The blank left to be filled is composed of a component that only depends on the row; and a component that only depends on the column: these can be expressed using rowwise and columnwise operations.
The final "oneliner" is then:
D = ( (p0.transpose() * p1 * -2
).colwise() + p0.colwise().squaredNorm().transpose()
).rowwise() + p1.colwise().squaredNorm();
You could also replace the rowwise/colwise trickery with an (outer) product with a 1 vector.
Both methods result in the following (squared) distances:
1 410
505 10
32 205
50 185
You'd have to benchmark which is fastest, but I wouldn't be surprised to see the loop win, and I expect that's more readable too.
Eigen is more of a headache than I thought on first sight.
There is no reshape() functionality for example (and conservativeResize is something else).
It also seems (I'd like to be corrected) to be the case that Map does not just offer a view on the data, but assignments to temporary variables seem to be required.
The minCoeff function after the colwise operator cannot return a minimum element and an index to that element.

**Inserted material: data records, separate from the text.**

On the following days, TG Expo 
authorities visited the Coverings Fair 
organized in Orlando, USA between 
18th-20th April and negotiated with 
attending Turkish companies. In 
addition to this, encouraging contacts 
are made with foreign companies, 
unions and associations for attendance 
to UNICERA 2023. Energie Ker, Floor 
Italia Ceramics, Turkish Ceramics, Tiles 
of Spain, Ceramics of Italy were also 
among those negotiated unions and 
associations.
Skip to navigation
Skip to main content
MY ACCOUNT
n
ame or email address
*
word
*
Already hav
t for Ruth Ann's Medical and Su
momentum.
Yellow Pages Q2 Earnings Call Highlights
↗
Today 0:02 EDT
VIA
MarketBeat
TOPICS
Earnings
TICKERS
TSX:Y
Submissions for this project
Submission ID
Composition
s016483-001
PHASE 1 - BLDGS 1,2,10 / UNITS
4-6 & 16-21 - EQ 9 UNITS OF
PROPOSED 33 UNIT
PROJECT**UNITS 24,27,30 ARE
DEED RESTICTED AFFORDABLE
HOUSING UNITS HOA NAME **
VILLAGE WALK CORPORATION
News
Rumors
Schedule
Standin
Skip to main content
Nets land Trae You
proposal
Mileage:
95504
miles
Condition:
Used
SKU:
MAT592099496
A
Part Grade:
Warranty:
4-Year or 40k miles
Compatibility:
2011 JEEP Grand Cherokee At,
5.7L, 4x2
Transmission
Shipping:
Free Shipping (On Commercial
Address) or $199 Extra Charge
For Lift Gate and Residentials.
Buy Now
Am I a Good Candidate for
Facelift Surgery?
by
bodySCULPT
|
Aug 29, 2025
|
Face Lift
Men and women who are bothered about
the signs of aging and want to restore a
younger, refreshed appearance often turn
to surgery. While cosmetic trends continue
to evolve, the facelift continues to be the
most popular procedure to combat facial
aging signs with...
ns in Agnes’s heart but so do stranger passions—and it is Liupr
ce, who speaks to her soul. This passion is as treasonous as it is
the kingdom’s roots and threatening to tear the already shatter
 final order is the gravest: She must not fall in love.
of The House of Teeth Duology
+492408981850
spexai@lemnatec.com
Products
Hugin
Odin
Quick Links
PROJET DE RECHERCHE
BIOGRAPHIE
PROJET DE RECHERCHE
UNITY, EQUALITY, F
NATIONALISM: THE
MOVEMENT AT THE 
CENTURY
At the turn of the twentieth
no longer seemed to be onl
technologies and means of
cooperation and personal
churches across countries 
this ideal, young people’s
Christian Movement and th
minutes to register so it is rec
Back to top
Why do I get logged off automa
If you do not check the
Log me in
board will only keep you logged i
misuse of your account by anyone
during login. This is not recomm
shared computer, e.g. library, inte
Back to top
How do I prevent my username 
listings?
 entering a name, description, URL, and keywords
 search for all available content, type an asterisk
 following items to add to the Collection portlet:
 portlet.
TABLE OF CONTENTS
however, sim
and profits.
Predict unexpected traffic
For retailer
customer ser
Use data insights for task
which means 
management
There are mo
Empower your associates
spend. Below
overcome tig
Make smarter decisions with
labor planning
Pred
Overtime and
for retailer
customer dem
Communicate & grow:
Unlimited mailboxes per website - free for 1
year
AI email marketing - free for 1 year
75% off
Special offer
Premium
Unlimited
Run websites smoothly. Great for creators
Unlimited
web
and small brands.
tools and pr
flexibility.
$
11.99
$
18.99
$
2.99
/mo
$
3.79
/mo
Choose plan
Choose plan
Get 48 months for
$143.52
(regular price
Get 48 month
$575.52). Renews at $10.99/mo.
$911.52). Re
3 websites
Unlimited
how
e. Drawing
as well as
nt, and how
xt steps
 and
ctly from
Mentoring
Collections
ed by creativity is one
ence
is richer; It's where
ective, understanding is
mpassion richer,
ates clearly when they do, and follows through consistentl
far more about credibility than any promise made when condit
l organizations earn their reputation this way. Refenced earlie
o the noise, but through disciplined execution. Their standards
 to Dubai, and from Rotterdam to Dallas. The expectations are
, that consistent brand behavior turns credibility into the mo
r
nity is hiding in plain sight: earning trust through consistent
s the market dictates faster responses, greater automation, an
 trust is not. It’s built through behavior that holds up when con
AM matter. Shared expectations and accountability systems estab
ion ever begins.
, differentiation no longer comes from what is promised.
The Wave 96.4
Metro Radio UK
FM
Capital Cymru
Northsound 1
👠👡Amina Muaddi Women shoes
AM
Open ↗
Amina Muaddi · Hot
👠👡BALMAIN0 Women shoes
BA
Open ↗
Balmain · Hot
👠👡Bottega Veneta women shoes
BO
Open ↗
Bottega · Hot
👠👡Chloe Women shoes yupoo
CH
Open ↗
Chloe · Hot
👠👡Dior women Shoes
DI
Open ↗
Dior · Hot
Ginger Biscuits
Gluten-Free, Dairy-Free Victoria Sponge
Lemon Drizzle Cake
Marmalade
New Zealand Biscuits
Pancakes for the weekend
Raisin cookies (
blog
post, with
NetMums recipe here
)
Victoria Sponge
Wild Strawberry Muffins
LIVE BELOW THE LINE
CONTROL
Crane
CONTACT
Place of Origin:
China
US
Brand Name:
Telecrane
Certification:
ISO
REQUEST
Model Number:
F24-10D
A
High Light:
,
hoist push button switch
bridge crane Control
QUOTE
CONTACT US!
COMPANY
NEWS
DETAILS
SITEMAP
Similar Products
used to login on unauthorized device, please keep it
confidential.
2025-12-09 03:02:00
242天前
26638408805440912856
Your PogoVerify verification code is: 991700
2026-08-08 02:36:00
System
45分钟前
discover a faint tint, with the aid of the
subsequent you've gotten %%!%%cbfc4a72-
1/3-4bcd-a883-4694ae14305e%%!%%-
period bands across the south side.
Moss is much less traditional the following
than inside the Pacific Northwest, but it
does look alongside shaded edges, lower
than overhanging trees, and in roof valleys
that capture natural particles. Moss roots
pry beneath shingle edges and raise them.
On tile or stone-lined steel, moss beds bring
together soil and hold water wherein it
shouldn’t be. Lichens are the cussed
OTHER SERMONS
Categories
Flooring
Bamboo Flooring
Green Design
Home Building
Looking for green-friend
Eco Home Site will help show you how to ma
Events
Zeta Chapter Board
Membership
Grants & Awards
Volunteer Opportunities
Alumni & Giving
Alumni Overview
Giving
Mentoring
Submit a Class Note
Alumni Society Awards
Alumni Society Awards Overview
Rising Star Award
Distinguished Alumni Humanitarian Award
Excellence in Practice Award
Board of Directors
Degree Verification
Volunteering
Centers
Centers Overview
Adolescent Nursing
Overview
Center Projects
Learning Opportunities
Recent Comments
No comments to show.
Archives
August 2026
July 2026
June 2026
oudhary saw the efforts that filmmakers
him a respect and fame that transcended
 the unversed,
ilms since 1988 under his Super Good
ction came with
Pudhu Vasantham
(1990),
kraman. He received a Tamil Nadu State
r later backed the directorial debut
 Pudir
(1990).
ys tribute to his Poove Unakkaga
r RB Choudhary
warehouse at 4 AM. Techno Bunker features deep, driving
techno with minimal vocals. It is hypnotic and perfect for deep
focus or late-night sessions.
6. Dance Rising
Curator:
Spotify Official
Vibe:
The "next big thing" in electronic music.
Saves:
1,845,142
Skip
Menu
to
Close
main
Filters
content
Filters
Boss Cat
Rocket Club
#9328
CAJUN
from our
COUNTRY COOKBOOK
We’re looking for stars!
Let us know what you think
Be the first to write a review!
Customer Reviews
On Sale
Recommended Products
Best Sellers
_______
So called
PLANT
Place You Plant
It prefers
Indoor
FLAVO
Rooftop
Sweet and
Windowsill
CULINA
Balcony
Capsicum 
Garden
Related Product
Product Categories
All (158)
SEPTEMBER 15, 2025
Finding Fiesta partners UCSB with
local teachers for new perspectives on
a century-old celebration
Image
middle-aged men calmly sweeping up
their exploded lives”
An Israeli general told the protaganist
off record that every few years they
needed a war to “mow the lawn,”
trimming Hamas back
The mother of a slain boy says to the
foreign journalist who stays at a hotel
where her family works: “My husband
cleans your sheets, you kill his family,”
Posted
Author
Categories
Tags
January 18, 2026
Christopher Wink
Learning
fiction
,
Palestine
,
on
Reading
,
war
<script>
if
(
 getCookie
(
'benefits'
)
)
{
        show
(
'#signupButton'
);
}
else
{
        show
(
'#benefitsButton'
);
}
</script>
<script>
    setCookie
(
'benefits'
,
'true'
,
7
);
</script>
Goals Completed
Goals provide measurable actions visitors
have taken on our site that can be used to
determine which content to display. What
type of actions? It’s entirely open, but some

It is unclear to me if replicate is actually allocating duplicates of the data. The reason behind broadcasting is that this is not required.
matrix_t data(2,4);
matrix_t means(2,2);
// data points
data << 1, 23, 6, 9,
3, 11, 7, 2;
// means
means << 2, 20,
3, 10;
std::cout << "Data: " << std::endl;
std::cout << data.replicate(2,1) << std::endl;
column_vector_t temp1(4);
temp1 = Eigen::Map<column_vector_t>(means.data(),4);
std::cout << "Means: " << std::endl;
std::cout << temp1.replicate(1,4) << std::endl;
matrix_t temp2(4,4);
temp2 = (data.replicate(2,1) - temp1.replicate(1,4));
std::cout << "Differences: " << std::endl;
std::cout << temp2 << std::endl;
matrix_t temp3(2,8);
temp3 = Eigen::Map<matrix_t>(temp2.data(),2,8);
std::cout << "Remap to 2xF: " << std::endl;
std::cout << temp3 << std::endl;
matrix_t temp4(1,8);
temp4 = temp3.colwise().squaredNorm();
std::cout << "Squared norm: " << std::endl;
std::cout << temp4 << std::endl;//.minCoeff(&index);
matrix_t temp5(2,4);
temp5 = Eigen::Map<matrix_t>(temp4.data(),2,4);
std::cout << "Squared norm result, the distances: " << std::endl;
std::cout << temp5.transpose() << std::endl;
//matrix_t::Index x, y;
std::cout << "Cannot get the indices: " << std::endl;
std::cout << temp5.transpose().colwise().minCoeff() << std::endl; // .minCoeff(&x,&y);
This is not a nice oneliner and seems overkill just to compare every column in data with every column in means and return a matrix with their differences. However, the versatility of Eigen does not seem to be such that this can be written down much shorter.